*** Opening of RECORDS FOR THIS EXERCISE ***
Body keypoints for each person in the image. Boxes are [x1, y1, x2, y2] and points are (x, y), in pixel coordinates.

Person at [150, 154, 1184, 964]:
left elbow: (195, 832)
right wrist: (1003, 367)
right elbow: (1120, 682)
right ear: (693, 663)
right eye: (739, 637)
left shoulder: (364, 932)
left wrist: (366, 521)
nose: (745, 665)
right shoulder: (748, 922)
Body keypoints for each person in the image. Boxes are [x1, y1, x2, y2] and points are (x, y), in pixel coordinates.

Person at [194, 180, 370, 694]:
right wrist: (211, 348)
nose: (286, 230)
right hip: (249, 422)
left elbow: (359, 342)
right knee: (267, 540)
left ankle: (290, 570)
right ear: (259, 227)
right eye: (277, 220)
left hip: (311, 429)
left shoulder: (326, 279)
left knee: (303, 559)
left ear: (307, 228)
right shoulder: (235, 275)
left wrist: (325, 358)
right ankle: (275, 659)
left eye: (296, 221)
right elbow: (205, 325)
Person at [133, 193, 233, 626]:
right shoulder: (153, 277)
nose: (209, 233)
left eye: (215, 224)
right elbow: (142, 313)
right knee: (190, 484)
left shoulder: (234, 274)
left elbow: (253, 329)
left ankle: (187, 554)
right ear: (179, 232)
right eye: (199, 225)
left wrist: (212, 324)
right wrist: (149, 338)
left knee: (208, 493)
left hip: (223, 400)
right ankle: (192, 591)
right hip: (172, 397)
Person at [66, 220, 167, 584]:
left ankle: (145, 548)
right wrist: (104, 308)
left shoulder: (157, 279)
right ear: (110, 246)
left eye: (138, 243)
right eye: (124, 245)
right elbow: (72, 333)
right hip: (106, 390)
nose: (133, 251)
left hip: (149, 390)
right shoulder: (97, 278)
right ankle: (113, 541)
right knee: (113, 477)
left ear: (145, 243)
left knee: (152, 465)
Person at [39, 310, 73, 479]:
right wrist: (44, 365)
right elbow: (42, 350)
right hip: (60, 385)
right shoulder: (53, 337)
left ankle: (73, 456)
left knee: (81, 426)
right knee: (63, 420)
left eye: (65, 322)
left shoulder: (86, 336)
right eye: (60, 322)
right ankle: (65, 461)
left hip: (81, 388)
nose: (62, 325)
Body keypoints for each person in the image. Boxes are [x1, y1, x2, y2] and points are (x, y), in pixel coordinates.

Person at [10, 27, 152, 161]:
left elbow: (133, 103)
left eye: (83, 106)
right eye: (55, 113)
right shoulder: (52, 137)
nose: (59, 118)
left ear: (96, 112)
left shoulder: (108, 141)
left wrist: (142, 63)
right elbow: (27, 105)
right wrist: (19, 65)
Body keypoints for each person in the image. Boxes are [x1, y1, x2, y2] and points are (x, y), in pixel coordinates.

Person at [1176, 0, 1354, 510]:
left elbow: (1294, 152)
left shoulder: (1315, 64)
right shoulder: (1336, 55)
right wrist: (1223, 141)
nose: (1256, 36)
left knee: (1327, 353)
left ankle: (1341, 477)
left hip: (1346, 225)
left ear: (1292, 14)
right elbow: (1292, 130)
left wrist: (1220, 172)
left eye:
*** Close of RECORDS FOR THIS EXERCISE ***
## BRIEF
Pull every line containing "ankle" out of the entries.

## RESPONSE TO THIS EXERCISE
left ankle: (290, 570)
right ankle: (275, 659)
left ankle: (187, 554)
right ankle: (192, 591)
left ankle: (145, 548)
right ankle: (113, 541)
left ankle: (73, 456)
right ankle: (65, 461)
left ankle: (1341, 477)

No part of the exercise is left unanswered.